Lately it seems there’s been a rise in the number of business blogs highlighting the power of positive thinking. As I come upon these blogs, I often stop and evaluate my ability to think positively. It’s easy for me to speak positively, especially when I know doing so is beneficial to others. But thinking positively is an entirely different ball game.
It is natural as leaders – whether a leader by title or a leader by nature – to recognize the need to metaphorically rally the troops in a time of crisis and share encouraging words. Optimism breeds optimism. Speaking positively is beneficial to those we lead.
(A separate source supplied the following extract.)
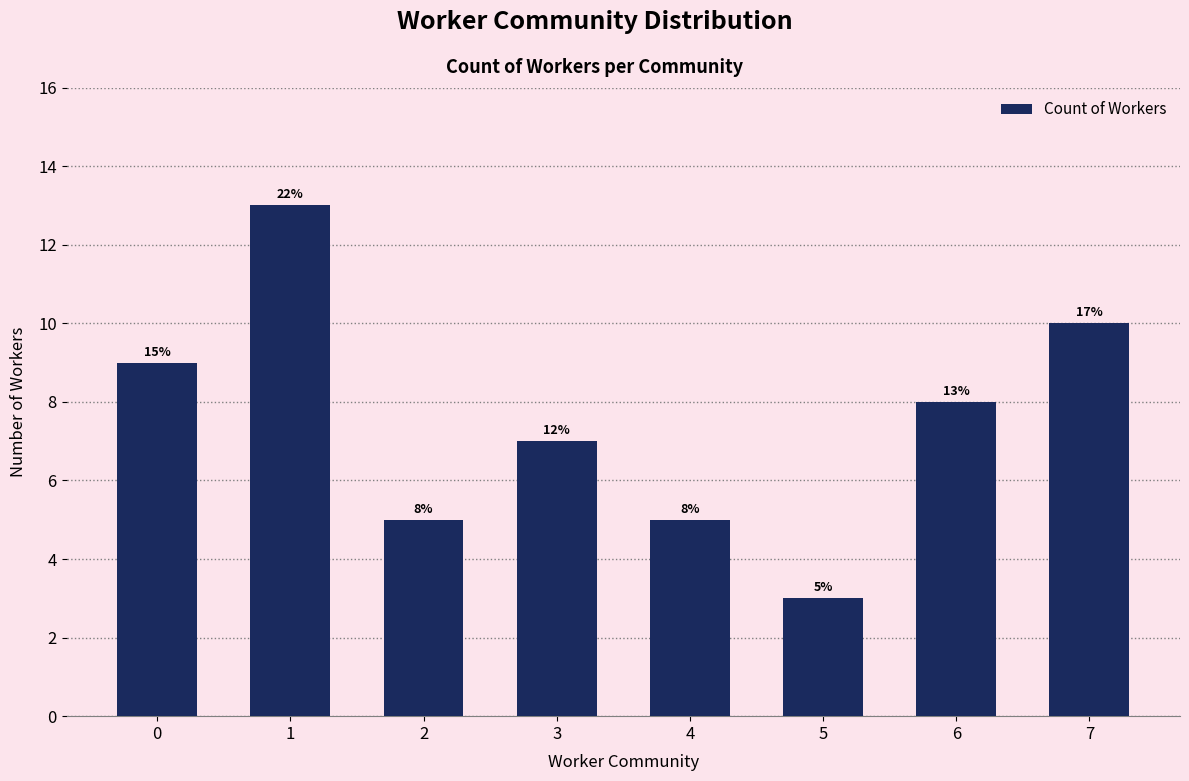

What is the value of the 6th bar from the left?

3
However, sometimes I find that while my outward persona exudes optimism and positivity, my inner critic expresses a more sinister outlook in my mind. For example, perhaps I am working on a project with a teammate who is nervous about a fast-approaching deadline we may not be able to meet. My immediate reaction is to say to that person, “It’s all going to work out. We have the tools we need. We’ll be able to meet the goal.” However, while sharing this expression of optimism with my teammate, my inner critic is likely hypothesizing every way in which we may not meet the deadline and 100 different negative outcomes if we don’t.
Through personal experience and through studying the power of positive thinking, I’ve come to realize that our thoughts shape our actions. If I doubt my ability to complete a project in a timely manner or in a way that exceeds the standards set for the project, my motivation to work on the project wanes. If I doubt my ability to lead a team I was asked to lead, my ability to connect with those I lead suffers because of my own personal insecurities.
I recognize there are many varied opinions on the value of being idealistic vs. realistic vs. pessimistic. I once had a good friend who encouraged me to practice what he called “ridealism” – which is to be idealistic in a realistic world. It’s important to understand personal and circumstantial limitations imposed by time, our jobs, our skill set, etc. But I do not believe there is any value in being negative in speech or thought.
If we believe we’re going to fail, then we prematurely force ourselves to suffer the effects of failure. One of my favorite sayings is, “It’s not over until it’s over.” I’ve learned that in those moments when failure does knock on our door, it generally doesn’t knock without providing us the tools to cope. However, the premature belief that we are going to fail provides no coping tools because we can’t cope with something that hasn’t happened yet.